Physical exercise is judged by "How often do you exercise a week". There is one indicator of physical exercise.

Because the measurement of these variables is not from a scale, but specific problems. These questions are for different aspects of the indicators. We are sorry that we could not get reliability scores.

Point 4: Authors mentioned that one question was used to measure physical exercise but its not clear which type of scale was used and what was the standard of good/poor physical exercise.

Response 4:

“Physical exercise”is judged by "How often do you exercise a week". This question is asking how many times the elderly exercise a week in rural China. But the variable does not measure good or bad of the elderly’s exercise. It is difficult to judge the standard of physical activity among the elderly in rural China. The elderly may exercise a lot, but they are doing farm work and may not have good health. So this question can only objectively reflect the number of times that the elderly exercise and can not provide measure standard. As for how it relates to health, it needs to be objectively put into the model for further investigation.
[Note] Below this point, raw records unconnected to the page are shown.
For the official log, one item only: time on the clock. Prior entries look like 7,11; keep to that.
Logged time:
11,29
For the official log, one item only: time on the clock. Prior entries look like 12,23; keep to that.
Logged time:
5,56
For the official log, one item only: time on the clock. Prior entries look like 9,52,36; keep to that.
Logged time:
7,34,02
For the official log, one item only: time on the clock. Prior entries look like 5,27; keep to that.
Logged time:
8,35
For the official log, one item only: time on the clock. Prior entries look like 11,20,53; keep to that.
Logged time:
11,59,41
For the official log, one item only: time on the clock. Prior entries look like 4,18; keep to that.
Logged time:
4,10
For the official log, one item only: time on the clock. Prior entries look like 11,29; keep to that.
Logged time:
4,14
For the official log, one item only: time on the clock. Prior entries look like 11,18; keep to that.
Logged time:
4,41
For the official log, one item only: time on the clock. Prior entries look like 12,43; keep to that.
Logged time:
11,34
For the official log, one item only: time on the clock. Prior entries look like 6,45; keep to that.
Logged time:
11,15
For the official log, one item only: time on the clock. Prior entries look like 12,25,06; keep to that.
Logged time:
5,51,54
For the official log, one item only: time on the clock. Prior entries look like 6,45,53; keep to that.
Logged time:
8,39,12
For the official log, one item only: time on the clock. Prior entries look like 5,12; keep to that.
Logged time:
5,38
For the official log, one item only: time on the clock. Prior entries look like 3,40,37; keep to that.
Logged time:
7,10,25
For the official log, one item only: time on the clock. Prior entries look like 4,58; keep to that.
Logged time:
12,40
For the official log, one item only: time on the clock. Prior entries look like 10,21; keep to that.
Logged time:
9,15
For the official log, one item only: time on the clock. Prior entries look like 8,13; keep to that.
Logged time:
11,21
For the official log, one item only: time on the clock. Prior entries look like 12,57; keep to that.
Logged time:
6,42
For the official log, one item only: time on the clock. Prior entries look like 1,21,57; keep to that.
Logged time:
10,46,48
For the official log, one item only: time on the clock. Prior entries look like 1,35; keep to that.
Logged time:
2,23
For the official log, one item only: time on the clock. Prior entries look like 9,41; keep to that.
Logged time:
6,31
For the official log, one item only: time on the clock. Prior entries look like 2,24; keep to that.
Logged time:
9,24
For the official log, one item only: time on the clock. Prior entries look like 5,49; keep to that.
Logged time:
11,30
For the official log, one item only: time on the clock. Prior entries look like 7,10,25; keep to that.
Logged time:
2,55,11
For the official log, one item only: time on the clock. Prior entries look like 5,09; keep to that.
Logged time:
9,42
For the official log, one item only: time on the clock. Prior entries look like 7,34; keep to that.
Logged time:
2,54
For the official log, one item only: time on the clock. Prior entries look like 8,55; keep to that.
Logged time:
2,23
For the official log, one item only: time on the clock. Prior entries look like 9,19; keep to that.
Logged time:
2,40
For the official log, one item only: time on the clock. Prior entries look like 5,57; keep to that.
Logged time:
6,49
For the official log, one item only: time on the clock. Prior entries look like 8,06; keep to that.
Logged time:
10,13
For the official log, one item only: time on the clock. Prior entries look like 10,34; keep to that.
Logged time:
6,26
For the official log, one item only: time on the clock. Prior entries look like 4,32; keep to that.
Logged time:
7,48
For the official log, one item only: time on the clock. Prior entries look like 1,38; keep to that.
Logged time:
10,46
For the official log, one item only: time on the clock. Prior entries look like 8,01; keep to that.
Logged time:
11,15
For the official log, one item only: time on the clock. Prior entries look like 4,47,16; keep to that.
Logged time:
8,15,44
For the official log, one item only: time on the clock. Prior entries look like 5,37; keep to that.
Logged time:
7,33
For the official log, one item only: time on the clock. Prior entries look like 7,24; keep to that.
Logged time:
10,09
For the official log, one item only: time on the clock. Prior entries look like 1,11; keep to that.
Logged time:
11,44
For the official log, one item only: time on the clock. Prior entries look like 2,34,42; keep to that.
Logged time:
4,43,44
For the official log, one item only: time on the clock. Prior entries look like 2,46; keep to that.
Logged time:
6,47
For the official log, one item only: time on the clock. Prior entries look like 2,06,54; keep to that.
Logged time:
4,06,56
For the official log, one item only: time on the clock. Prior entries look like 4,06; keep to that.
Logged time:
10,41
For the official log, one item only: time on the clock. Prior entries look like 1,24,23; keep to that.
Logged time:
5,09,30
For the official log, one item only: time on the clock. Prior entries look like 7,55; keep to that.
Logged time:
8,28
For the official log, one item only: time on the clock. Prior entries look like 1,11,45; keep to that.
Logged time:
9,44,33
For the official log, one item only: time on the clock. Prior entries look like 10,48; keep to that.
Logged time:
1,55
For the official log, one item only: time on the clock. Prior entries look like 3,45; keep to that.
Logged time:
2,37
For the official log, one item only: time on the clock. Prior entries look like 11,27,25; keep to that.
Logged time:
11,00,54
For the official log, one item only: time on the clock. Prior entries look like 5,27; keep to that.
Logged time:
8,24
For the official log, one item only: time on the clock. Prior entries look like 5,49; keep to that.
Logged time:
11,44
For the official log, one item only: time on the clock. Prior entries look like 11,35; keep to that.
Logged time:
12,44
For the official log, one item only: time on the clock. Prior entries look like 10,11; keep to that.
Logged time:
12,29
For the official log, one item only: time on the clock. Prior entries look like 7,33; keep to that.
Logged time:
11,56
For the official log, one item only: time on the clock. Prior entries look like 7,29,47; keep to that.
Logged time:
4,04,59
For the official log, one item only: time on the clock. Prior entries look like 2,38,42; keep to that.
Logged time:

Point 5: The authors analyzed the mediating effect but the model used for mediating effect is not properly described. It is advised to make it clear that which model was used.

Response 5:

We agree with the reviewer’s suggestion and we added analysis method of mediation effect in the part of model introduction. This method mainly refers to the practice of Baron and Kenny (Baron RM, Kenny DA. The moderator-mediator variable distinction in social psychological research: conceptual, strategic, and statistical considerations. J Pers Soc Psychol. 1986;51(6):1173-82. https://doi.org/10.1037//0022-3514.51.6.1173 PMID: 3806354). We performed stepwise regression on related variables, observes the change of coefficients, and judges whether there is a mediation effect and the size according to the significance of the variable and the size of the coefficient. The main method is shown in line 338-361.

Point 6: Its better to mention study objectives again in conclusion part.

Response 6:

We strongly agree with this comment from the reviewers. In the conclusion part of this study, we have proposed study objectives, mainly to further subdivide Chinese rural elderly, such as examining the different impact of social capital on the health of left-behind and non-left-behind elderly in rural China, etc. And we will continue to explore the mediating variables that social capital affects the health of the elderly. Explained as follows:

Further analyses are needed to identify which particular elements of social capital may be driving the results and the effect size. The elderly in rural China are highly heterogenous, and there are different relationships between social capital and individual health in different populations of old people. For example, left-behind old adults and others have different mental health needs, and male and female elderly persons have differential structural social capital. The impact of social capital on the health of different groups among the elderly is worth further exploration. Future research should also explore other mediating variables in addition to physical exercise and positive attitude that contribute to the mechanism linking social capital and individual health.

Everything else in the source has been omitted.